18 MOIS APRÈS, LE VRAI BILAN DE MACRON
À l’approche du tiers de son quinquennat, le chef de l’État, rattrapé par les pesanteurs du pouvoir, est tombé de son piédestal. Son action reste à évaluer sur la durée
Les bons et les mauvais points de ce début de mandat. Nous avons retrouvé des lecteurs qui avaient témoigné lors de la campagne : a-t-il répondu à leurs attentes? Reportages dans ces communes rurales où le sentiment d’être des « oubliés du macronisme » grandit.

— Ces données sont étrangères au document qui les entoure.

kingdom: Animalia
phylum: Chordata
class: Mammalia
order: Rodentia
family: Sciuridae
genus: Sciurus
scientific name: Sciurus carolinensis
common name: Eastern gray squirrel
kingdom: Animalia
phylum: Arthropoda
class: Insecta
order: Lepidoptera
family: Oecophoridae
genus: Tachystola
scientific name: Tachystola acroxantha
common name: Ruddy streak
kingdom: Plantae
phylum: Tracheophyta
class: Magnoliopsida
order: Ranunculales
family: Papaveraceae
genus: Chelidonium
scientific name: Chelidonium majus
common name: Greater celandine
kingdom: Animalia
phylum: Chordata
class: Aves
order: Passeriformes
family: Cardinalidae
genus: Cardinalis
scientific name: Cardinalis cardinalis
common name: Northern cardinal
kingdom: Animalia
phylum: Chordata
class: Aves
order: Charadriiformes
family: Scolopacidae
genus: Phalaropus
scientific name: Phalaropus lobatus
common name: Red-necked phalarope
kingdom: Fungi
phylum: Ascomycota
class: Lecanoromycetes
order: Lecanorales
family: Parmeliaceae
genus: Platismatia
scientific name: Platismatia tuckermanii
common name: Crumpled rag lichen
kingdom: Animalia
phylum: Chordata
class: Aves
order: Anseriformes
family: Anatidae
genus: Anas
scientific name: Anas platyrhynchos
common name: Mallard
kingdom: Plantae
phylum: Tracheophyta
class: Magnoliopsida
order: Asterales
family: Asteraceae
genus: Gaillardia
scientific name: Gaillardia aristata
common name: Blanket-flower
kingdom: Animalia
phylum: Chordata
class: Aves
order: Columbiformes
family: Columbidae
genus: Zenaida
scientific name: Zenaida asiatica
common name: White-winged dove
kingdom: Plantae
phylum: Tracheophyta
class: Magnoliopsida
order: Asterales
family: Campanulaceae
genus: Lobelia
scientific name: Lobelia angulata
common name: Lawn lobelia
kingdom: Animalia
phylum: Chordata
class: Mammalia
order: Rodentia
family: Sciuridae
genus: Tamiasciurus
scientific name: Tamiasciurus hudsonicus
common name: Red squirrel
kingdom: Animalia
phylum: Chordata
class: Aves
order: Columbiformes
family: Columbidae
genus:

Emmanuel Macron a perdu la main. La baraka qui l’accompagnait avec tant d’assiduité s’est soudain carapatée. Le retour de bâton n’en est que plus violent. C’est l’hallali, ou pas loin. Dans un bel élan grégaire, les thuriféraires ont cédé la place aux contempteurs. Plus personne ne passe rien à ce jeune premier que chacun s’était convaincu de voir un peu plus beau qu’il n’était. La déception et la rancoeur sont à la mesure des espoirs investis. Après trop de désillusions, l’incorrigible peuple français s’était plu à croire qu’il pouvait être un nouveau de Gaulle. Rien que ça ! Une partie du peuple du moins, la majorité l’ayant surtout adoubé pour s’épargner l’aventure frontiste.
Part de responsabilité
Las, Emmanuel Macron n’aura mis qu’un an et des brouettes à tomber du piédestal sur lequel nous l’avions complaisamment installé. Il est retombé au rang des Présidents normaux, c’est-à-dire souvent impuissants, parfois médiocres, que furent ses prédécesseurs. Pour corser sa peine, réseaux sociaux et chaînes d’info en continu dictent plus que jamais leur tempo à la démocratie, essorant les dirigeants avant même qu’ils aient pu agir. Emmanuel Macron a bien sûr sa part de responsabilité dans ce début de gâchis. Tel un boxeur néophyte, il n’a pas trouvé la bonne distance. Trop solennel et trop arrogant par moments, trop brutal voire grossier à d’autres, il n’a pas su habiter cette majesté qu’il avait lui-même décrétée et pris tant de soin à mettre en scène le soir de son élection. Pour son malheur, notre démocratie est aujourd’hui beaucoup plus à cheval sur la forme que sur le fond. La tête froide et les passions remisées, que dire de son embryon de bilan ? Après dix-huit mois de mandat, soit un tiers de son quinquennat, sachant que les six derniers mois seront mangés par la campagne, Emmanuel Macron affiche des résultats en demi-teinte. Son volontarisme exacerbé n’a, pour l’instant, pas eu raison de réalités têtues. Comme ses devanciers, il a pris quelques initiatives heureuses. La plus notable est sans doute le dédoublement des classes de CP et CE1 en zones prioritaires. À son crédit aussi, la loi sur la moralisation de la vie politique, que prolongera la réforme des institutions, relève néanmoins du gadget : elle ne change pas la vie des Français. Ces derniers, malgré la baisse partielle de la taxe d’habitation notamment, peinent à se convaincre que leur pouvoir d’achat augmente, a fortiori s’ils sont retraités et automobilistes… La réforme de la SNCF, qui a permis à l’exécutif de montrer son caractère, n’a pas davantage modifié la physionomie du pays. Elle a servi de galop d’essai pour la plus cruciale réforme des retraites, qui fera basculer le quinquennat du bon ou du mauvais côté, avant que le chômage n’en scelle le sort. Même si, à l’inverse de François Hollande, Emmanuel Macron s’est gardé d’indexer son mandat sur l’emploi, c’est bien celui-ci qui en sera le juge de paix (1). Pour l’heure, l’arsenal libéral des ordonnances travail, si rondement établies, n’a encore produit aucun effet conséquent. Patience ?
1. Muriel Pénicaud a toutefois fixé l’objectif d’un taux de chômage à 7% en 2022.